* _CONSIGNE 1_
Recopiez fidèlement les lignes placées après le texte, depuis la première jusqu'à celle qui contient « Quando procuramos um », toutes deux comprises, sans reproduire les images.

* _TEXTE PRÉSENTÉ_
---*---

Il faut dire que la “Table ronde de Linas-Marcoussis” portait en elle-même les germes du rejet. Si cette rencontre, en effet, a eu le mérite d’identifier et de débattre des problèmes qui fondent le “mal ivoirien”, la France (l’initiatrice) n’avait invité que les partis politiques, responsables, selon elle, de la crise. Il aurait fallu inviter aussi la société civile avec ses ONG, très actives depuis le retour au multipartisme en 1990. La médiation ghanéenne a heureusement évité le pire. Le président ghanéen, John Kufuor, nouveau président de la CEDEAO, a vraiment eu la main heureuse dans la résolution de la crise, débloquant à chaque fois les situations difficiles!

Obstacles à la paix

Mais la paix est encore loin. Bien des obstacles en jalonnent le chemin, et les partisans de la guerre demeurent nombreux.

En premier lieu, le président Laurent Gbagbo lui-même, dont on n’a cessé de dénoncer l’esprit roublard, qui, accuse Guillaume Soro, secrétaire général du MPCI, a obligé les rebelles à prendre les armes. Après d’agaçants atermoiements autour des Accords de Marcoussis, L. Gbagbo déclare aujourd’hui encore qu’il ne comprend toujours pas le bien-fondé de la Table ronde de Marcoussis qui l’a dépouillé de son pouvoir. S’il a fini par accepter ces accords, c’est pour obtenir «le désarmement des rebelles afin de les neutraliser après». D’où la méfiance de ces derniers.

Et le président ivoirien ne semble pas renoncer à sa roublardise. Ainsi, alors que les Accords de Marcoussis prévoyaient l’irrévocabilité du Premier ministre de consensus qui doit rester en place jusqu’aux élections de 2005, il signe un décret limitant la durée de son mandat à six mois — renouvelables, il est vrai.

Alors que Marcoussis préconisait un désarmement de «toutes les forces en présence» sous l’égide de la CEDEAO et des troupes françaises, le décret présidentiel limite ce désarmement aux seules forces rebelles.

---*---

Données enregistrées
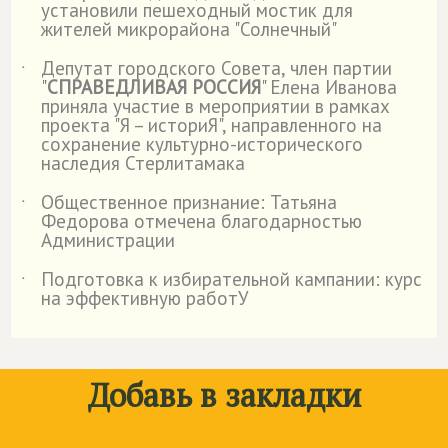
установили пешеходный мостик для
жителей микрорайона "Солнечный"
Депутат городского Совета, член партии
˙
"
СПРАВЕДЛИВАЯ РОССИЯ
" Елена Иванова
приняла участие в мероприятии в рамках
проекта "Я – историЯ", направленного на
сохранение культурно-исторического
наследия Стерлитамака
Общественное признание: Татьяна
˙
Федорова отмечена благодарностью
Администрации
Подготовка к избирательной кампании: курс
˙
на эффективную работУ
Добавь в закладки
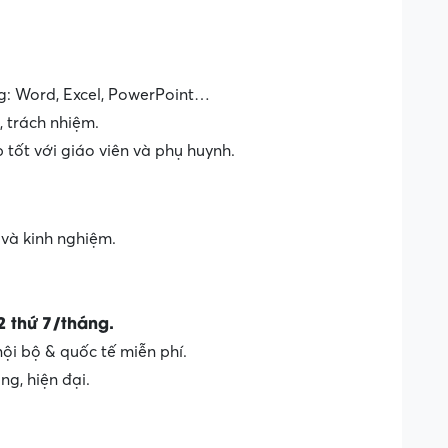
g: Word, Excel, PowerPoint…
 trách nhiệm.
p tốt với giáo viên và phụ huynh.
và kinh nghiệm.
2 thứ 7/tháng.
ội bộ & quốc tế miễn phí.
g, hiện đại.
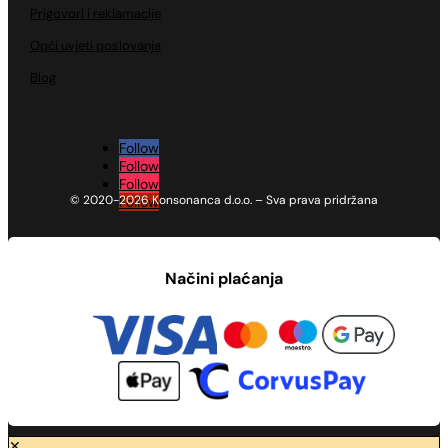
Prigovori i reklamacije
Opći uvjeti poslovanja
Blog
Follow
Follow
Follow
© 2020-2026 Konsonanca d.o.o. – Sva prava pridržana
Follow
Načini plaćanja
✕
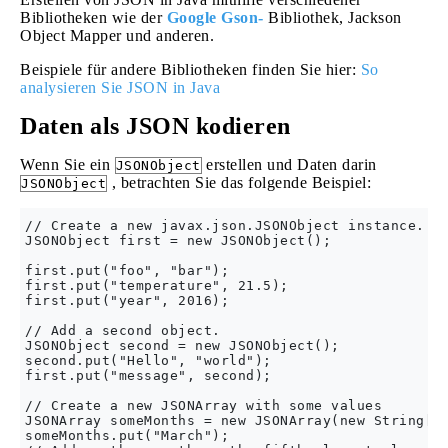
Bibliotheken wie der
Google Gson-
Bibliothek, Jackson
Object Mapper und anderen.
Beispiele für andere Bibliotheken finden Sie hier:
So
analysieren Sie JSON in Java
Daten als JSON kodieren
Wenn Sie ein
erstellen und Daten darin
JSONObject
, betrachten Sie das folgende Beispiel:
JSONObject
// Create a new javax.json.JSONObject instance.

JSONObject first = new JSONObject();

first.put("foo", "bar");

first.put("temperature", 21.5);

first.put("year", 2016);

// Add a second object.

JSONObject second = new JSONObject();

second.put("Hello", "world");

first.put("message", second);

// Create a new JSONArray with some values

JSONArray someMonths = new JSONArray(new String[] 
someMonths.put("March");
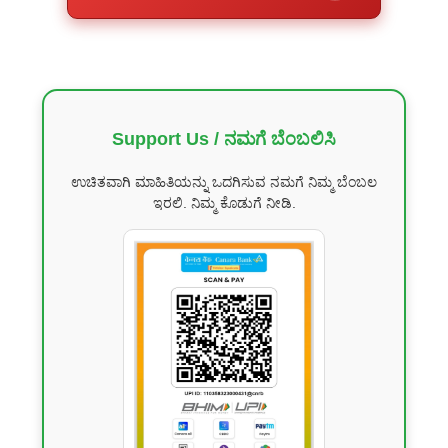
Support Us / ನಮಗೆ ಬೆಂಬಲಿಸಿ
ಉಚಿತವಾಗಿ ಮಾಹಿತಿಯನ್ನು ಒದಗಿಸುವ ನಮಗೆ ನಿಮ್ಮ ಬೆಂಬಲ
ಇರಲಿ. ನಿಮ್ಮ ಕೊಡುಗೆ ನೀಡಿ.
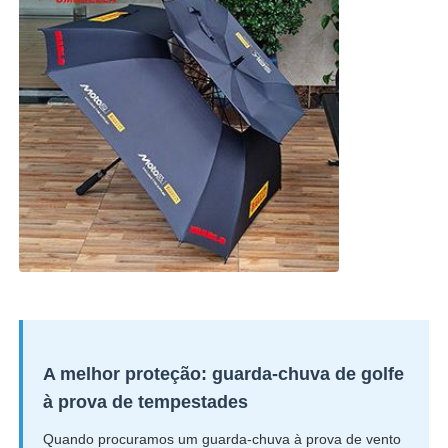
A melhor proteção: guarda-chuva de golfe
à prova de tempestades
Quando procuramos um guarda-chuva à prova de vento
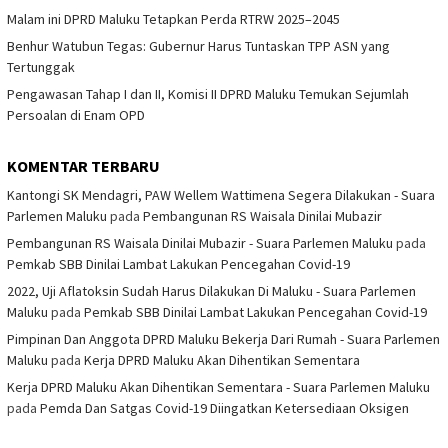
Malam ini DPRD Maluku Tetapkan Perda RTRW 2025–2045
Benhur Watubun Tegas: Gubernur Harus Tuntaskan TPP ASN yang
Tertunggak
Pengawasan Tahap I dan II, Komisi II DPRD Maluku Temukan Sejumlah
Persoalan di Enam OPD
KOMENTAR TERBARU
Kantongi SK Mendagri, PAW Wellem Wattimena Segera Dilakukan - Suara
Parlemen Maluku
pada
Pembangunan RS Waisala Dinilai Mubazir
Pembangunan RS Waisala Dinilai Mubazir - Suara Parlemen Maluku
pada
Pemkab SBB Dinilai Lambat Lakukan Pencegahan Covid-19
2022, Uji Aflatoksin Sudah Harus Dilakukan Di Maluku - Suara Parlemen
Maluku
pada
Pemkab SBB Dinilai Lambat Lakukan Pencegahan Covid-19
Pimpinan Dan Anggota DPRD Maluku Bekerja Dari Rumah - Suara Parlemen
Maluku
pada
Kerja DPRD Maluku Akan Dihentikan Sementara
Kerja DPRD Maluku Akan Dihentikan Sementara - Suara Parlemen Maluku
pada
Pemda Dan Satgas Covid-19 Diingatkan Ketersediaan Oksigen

---*---

* _CONSIGNE 2_
Rédigez la suite du texte consacré à la crise en Côte d'Ivoire, à partir de sa dernière phrase.

* _RÉPONSE ATTENDUE 1_
установили пешеходный мостик для
жителей микрорайона "Солнечный"
Депутат городского Совета, член партии
˙
"
СПРАВЕДЛИВАЯ РОССИЯ
" Елена Иванова
приняла участие в мероприятии в рамках
проекта "Я – историЯ", направленного на
сохранение культурно-исторического
наследия Стерлитамака
Общественное признание: Татьяна
˙
Федорова отмечена благодарностью
Администрации
Подготовка к избирательной кампании: курс
˙
на эффективную работУ
Добавь в закладки
g: Word, Excel, PowerPoint…
 trách nhiệm.
p tốt với giáo viên và phụ huynh.
và kinh nghiệm.
2 thứ 7/tháng.
ội bộ & quốc tế miễn phí.
g, hiện đại.
Prigovori i reklamacije
Opći uvjeti poslovanja
Blog
Follow
Follow
Follow
© 2020-2026 Konsonanca d.o.o. – Sva prava pridržana
Follow
Načini plaćanja
✕
Bibliotheken wie der
Google Gson-
Bibliothek, Jackson
Object Mapper und anderen.
Beispiele für andere Bibliotheken finden Sie hier:
So
analysieren Sie JSON in Java
Daten als JSON kodieren
Wenn Sie ein
erstellen und Daten darin
JSONObject
, betrachten Sie das folgende Beispiel:
JSONObject
// Create a new javax.json.JSONObject instance.

JSONObject first = new JSONObject();

first.put("foo", "bar");

first.put("temperature", 21.5);

first.put("year", 2016);

// Add a second object.

JSONObject second = new JSONObject();

second.put("Hello", "world");

first.put("message", second);

// Create a new JSONArray with some values

JSONArray someMonths = new JSONArray(new String[] 
someMonths.put("March");
Support Us / ನಮಗೆ ಬೆಂಬಲಿಸಿ
ಉಚಿತವಾಗಿ ಮಾಹಿತಿಯನ್ನು ಒದಗಿಸುವ ನಮಗೆ ನಿಮ್ಮ ಬೆಂಬಲ
ಇರಲಿ. ನಿಮ್ಮ ಕೊಡುಗೆ ನೀಡಿ.
A melhor proteção: guarda-chuva de golfe
à prova de tempestades
Quando procuramos um guarda-chuva à prova de vento

* _RÉPONSE ATTENDUE 2_
Alors que l’accord recommandait l’amnistie générale pour tous ceux qui ont porté «atteinte à la sécurité de  l’Etat», Gbagbo limite son décret aux seuls détenus.

Alors que Marcoussis ordonnait la suspension de l’opération «Identification des populations», le décret de Gbagbo parle de la poursuite de l’opération…...

On comprend donc le cri de colère de Guillaume Soro, accusant le président de la République de vider les Accords de Marcoussis de leur contenu, dénonçant au passage l’inaction, voire la complicité du Comité international de suivi, présidé par le Béninois Albert Tévoédjré, représentant spécial du secrétaire général des Nations unies.

Il y a aussi l’épouse du chef de l’Etat, Mme Simone Gbagbo, une femme qui aurait une grande influence sur son mari, et qui serait même “la marraine des escadrons de la mort”, selon certaines enquêtes internationales. Ce qui est sûr, c’est qu’elle était l’un des chefs de file du “front du refus” contre les Accords de Marcoussis. Et s’il est vrai que, depuis un certain temps, elle a embouché la trompette de la paix, organisant de nombreuses rencontres pour prôner la réconciliation nationale, elle tient des propos qui montrent qu’elle n’est pas sincère.

Ainsi, recevant le 7 avril les femmes Wê à Abidjan, elle déclare: «C’est une iniquité que d’offrir des postes ministériels aux tueurs», ou «Faire taire les armes, est-ce cela qui peut sauver les vivants dans le pays?». Ou encore: «Si pour libérer le pays, il faut la guerre, eh bien, nous ferons la guerre!». Avant d’asséner: «Le gouvernement Diarra est une abomination!». Des paroles belliqueuses qui n’incitent pas à la réconciliation!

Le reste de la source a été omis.